__Provided passage__.
----
Peer-review feedback will be triangulated with the quantitative and qualitative data from the empirical part of this study to inform a revised version of the intervention manual. The revised manual will be worked on initially by the original two authors (DG and NHW) and then presented to the broader research group and the study patient and stakeholder reference group for comments before finalising at the end of the study.

Discussion

There is a growing appreciation for the need for holistic support for people with cancer that cannot be cured who are transitioning into specialist palliative care settings; this needs to include evidence-based psychological care [22]. Our work aims to build on a small existing literature by pilot testing a novel, brief and manualised ACT-based intervention to improve psychological support for this population. Our work will determine whether or not the intervention is feasible and acceptable in this setting and will provide a foundation for subsequent research to test intervention efficacy in potentially more scalable formats, such as delivery by nurses and allied health professionals, in either group or individual settings.
----
__Extracted records__.
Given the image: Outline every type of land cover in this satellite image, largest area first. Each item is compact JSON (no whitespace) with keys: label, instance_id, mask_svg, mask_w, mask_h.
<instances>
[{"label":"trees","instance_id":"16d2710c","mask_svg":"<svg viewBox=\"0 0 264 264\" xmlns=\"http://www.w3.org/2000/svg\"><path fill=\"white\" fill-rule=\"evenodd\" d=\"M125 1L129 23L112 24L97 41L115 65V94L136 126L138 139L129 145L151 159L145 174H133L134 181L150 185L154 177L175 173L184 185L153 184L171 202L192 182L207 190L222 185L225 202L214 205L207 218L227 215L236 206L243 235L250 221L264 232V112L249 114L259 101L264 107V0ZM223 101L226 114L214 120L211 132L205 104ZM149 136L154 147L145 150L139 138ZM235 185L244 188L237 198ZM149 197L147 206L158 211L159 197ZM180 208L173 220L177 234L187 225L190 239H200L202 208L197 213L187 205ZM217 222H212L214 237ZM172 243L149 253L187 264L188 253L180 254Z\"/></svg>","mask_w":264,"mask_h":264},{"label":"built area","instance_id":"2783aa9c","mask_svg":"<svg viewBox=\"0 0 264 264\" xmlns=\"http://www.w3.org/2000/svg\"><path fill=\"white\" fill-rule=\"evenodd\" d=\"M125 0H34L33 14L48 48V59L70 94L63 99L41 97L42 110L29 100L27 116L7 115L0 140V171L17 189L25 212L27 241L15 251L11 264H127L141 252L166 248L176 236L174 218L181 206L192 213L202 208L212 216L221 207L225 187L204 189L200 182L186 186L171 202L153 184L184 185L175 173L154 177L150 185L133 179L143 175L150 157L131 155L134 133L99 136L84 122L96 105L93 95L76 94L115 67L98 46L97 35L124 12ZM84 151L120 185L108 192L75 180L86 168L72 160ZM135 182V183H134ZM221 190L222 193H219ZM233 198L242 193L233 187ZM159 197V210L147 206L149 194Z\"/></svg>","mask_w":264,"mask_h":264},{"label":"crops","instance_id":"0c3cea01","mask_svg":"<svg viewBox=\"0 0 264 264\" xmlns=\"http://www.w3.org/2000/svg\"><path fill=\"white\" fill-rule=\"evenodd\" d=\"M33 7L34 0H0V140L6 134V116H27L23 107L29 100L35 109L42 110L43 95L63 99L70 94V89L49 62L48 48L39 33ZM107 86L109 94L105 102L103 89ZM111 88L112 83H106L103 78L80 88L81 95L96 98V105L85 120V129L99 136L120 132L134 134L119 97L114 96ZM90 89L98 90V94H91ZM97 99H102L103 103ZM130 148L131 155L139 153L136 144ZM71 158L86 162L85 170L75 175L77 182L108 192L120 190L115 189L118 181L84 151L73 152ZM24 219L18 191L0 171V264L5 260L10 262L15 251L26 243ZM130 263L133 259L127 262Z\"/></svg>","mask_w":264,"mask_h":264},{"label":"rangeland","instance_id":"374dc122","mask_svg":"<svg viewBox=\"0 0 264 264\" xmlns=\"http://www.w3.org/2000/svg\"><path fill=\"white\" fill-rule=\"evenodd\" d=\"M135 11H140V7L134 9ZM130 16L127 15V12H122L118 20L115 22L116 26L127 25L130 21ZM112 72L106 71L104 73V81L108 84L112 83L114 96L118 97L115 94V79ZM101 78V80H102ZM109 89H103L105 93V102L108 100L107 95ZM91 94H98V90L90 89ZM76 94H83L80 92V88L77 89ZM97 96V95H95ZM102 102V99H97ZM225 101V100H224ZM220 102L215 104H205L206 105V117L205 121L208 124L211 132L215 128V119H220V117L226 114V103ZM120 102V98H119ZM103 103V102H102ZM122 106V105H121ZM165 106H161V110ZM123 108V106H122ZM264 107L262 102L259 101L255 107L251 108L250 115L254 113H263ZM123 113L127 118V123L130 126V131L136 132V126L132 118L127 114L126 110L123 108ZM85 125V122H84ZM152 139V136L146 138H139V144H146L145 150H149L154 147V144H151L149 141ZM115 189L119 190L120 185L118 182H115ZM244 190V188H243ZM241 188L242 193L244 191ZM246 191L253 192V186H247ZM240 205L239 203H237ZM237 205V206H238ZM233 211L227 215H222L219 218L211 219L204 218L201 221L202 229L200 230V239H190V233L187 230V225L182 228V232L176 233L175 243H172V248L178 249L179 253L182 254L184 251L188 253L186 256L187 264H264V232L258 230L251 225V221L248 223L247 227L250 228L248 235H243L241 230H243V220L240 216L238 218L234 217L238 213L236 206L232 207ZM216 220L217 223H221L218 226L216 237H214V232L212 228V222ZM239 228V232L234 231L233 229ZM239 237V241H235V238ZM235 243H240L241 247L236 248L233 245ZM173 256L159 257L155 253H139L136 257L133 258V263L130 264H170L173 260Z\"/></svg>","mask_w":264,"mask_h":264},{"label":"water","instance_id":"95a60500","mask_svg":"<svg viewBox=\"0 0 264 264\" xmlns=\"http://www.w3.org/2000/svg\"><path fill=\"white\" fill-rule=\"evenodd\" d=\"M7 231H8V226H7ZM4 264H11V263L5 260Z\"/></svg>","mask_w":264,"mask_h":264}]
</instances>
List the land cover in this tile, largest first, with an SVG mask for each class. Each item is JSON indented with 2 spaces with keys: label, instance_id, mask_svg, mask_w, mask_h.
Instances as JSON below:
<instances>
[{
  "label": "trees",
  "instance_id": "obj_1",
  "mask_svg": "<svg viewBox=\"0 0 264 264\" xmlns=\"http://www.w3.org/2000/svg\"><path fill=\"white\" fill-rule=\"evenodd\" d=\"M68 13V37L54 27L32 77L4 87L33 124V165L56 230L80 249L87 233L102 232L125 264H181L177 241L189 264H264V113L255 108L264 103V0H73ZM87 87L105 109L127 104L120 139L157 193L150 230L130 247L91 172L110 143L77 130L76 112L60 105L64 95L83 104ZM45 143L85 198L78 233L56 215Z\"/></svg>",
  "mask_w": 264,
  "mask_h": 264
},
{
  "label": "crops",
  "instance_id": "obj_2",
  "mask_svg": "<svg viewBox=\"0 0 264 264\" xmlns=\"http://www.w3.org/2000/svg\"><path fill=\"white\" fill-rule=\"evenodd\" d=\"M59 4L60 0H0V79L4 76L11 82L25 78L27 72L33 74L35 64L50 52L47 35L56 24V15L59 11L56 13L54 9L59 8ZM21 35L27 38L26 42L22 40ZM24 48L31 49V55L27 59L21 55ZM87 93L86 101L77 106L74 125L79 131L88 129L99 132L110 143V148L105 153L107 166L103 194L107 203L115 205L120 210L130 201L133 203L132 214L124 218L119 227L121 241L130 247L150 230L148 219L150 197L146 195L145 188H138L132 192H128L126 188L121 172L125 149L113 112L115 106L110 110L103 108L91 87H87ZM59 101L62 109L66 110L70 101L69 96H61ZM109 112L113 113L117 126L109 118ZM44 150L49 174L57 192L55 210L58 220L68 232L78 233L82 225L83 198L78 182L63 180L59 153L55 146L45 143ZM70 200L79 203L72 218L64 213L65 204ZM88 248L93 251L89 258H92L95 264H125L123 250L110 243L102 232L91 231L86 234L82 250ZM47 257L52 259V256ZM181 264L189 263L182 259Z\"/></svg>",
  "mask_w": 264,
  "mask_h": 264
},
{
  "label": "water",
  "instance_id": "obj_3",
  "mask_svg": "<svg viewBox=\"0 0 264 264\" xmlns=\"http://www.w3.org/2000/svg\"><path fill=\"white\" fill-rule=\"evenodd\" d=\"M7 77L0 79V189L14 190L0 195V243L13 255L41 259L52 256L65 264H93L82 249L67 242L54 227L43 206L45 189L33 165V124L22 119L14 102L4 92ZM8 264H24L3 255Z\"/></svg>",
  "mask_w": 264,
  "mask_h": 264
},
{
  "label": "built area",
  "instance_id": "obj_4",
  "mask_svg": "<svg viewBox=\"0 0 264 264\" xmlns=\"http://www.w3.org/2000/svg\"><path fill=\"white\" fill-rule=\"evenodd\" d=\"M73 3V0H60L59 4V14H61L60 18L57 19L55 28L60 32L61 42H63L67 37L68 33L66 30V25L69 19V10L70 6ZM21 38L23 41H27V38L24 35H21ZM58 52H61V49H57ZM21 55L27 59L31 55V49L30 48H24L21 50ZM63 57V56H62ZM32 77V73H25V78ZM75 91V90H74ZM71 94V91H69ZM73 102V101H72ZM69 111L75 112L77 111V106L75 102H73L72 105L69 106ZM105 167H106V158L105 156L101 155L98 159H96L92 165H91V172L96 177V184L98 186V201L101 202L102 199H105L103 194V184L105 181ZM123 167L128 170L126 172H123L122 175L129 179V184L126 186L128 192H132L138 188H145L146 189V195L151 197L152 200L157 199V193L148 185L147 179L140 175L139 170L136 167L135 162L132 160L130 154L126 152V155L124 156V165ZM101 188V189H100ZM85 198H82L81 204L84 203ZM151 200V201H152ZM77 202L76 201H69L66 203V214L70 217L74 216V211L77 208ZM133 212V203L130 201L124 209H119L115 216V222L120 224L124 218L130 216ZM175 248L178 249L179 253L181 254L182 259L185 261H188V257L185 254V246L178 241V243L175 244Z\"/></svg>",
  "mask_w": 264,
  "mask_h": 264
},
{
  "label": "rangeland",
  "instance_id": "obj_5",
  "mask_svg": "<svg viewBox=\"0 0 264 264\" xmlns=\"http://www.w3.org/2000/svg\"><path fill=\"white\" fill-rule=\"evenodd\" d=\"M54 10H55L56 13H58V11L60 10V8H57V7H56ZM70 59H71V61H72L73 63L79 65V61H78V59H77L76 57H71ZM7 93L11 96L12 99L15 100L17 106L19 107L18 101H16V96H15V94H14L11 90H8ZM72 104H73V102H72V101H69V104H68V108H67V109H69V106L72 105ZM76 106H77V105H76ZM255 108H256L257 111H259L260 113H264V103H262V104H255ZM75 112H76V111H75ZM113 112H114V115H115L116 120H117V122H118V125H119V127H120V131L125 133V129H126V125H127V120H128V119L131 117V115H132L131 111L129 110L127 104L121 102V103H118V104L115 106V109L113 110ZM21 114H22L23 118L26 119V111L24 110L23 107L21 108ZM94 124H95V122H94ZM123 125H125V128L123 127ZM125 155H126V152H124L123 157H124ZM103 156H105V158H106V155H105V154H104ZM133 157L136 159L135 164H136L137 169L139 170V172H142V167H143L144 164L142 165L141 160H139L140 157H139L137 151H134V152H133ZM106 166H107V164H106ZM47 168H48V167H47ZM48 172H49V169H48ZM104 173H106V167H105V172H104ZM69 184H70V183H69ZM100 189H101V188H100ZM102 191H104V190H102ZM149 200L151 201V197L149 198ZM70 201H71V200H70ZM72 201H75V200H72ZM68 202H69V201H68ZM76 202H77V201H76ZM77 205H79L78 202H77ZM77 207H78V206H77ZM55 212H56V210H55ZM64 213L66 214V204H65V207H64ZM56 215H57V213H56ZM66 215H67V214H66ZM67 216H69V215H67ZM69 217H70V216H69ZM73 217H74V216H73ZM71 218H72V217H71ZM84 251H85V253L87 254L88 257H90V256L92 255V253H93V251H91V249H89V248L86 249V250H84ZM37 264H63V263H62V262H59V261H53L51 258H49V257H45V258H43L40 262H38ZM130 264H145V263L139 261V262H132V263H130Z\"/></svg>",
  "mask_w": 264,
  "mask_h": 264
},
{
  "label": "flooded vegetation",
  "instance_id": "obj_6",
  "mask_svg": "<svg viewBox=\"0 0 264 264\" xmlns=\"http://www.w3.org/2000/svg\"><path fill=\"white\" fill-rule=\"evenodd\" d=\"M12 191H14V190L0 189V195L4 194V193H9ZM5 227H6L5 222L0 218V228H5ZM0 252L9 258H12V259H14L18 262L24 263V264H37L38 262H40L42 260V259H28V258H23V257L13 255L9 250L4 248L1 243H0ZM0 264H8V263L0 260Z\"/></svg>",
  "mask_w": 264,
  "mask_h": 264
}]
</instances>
----
__Exercise__.
Please print the passage about the ACT-based palliative care intervention word for word, in full, from its first sentence to its last.

__Exercise result__.
Peer-review feedback will be triangulated with the quantitative and qualitative data from the empirical part of this study to inform a revised version of the intervention manual. The revised manual will be worked on initially by the original two authors (DG and NHW) and then presented to the broader research group and the study patient and stakeholder reference group for comments before finalising at the end of the study.

Discussion

There is a growing appreciation for the need for holistic support for people with cancer that cannot be cured who are transitioning into specialist palliative care settings; this needs to include evidence-based psychological care [22]. Our work aims to build on a small existing literature by pilot testing a novel, brief and manualised ACT-based intervention to improve psychological support for this population. Our work will determine whether or not the intervention is feasible and acceptable in this setting and will provide a foundation for subsequent research to test intervention efficacy in potentially more scalable formats, such as delivery by nurses and allied health professionals, in either group or individual settings.